1. Check for Indeterminate Form

First, plug in $x=0$ into the expression to see if we get an indeterminate form:

$$ \frac{\sqrt{0+1} - \sqrt{2(0)+1}}{\sqrt{3(0)+4} - \sqrt{2(0)+4}} = \frac{\sqrt{1} - \sqrt{1}}{\sqrt{4} - \sqrt{4}} = \frac{1-1}{2-2} = \frac{0}{0} $$

Since we have the indeterminate form $\frac{0}{0}$, we can use algebraic manipulation to simplify the expression.

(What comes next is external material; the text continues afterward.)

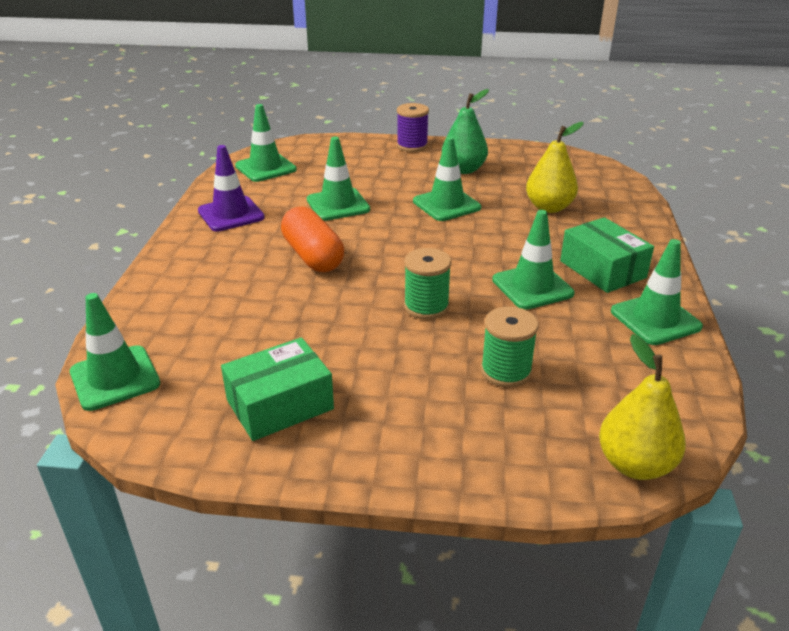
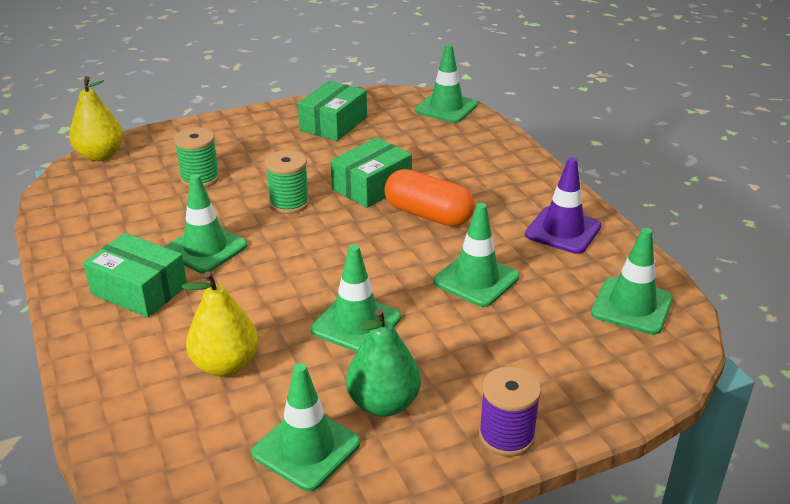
camera: 150 degrees right, 0 degrees up
green traffic cone [611,239,703,345] -> green traffic cone moved to [252,363,360,491]
none -> green box [331,137,412,208]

2. Rationalize the Numerator and Denominator

Multiply the numerator and denominator by their respective conjugates:

$$ \lim_{x \to 0} \frac{\sqrt{x+1} - \sqrt{2x+1}}{\sqrt{3x+4} - \sqrt{2x+4}} \cdot \frac{\sqrt{x+1} + \sqrt{2x+1}}{\sqrt{x+1} + \sqrt{2x+1}} \cdot \frac{\sqrt{3x+4} + \sqrt{2x+4}}{\sqrt{3x+4} + \sqrt{2x+4}} $$

3. Simplify the Expression

Simplify the numerator: $(\sqrt{x+1} - \sqrt{2x+1})(\sqrt{x+1} + \sqrt{2x+1}) = (x+1) - (2x+1) = -x$. Simplify the denominator: $(\sqrt{3x+4} - \sqrt{2x+4})(\sqrt{3x+4} + \sqrt{2x+4}) = (3x+4) - (2x+4) = x$.

So we have:

$$ \lim_{x \to 0} \frac{-x}{x} \cdot \frac{\sqrt{3x+4} + \sqrt{2x+4}}{\sqrt{x+1} + \sqrt{2x+1}} $$

4. Cancel $x$ and Evaluate the Limit

Cancel $x$ from the numerator and the denominator:

$$ \lim_{x \to 0} -1 \cdot \frac{\sqrt{3x+4} + \sqrt{2x+4}}{\sqrt{x+1} + \sqrt{2x+1}} $$

Now, plug in $x=0$:

$$ -1 \cdot \frac{\sqrt{3(0)+4} + \sqrt{2(0)+4}}{\sqrt{0+1} + \sqrt{2(0)+1}} = -1 \cdot \frac{\sqrt{4} + \sqrt{4}}{\sqrt{1} + \sqrt{1}} = -1 \cdot \frac{2+2}{1+1} = -1 \cdot \frac{4}{2} = -2 $$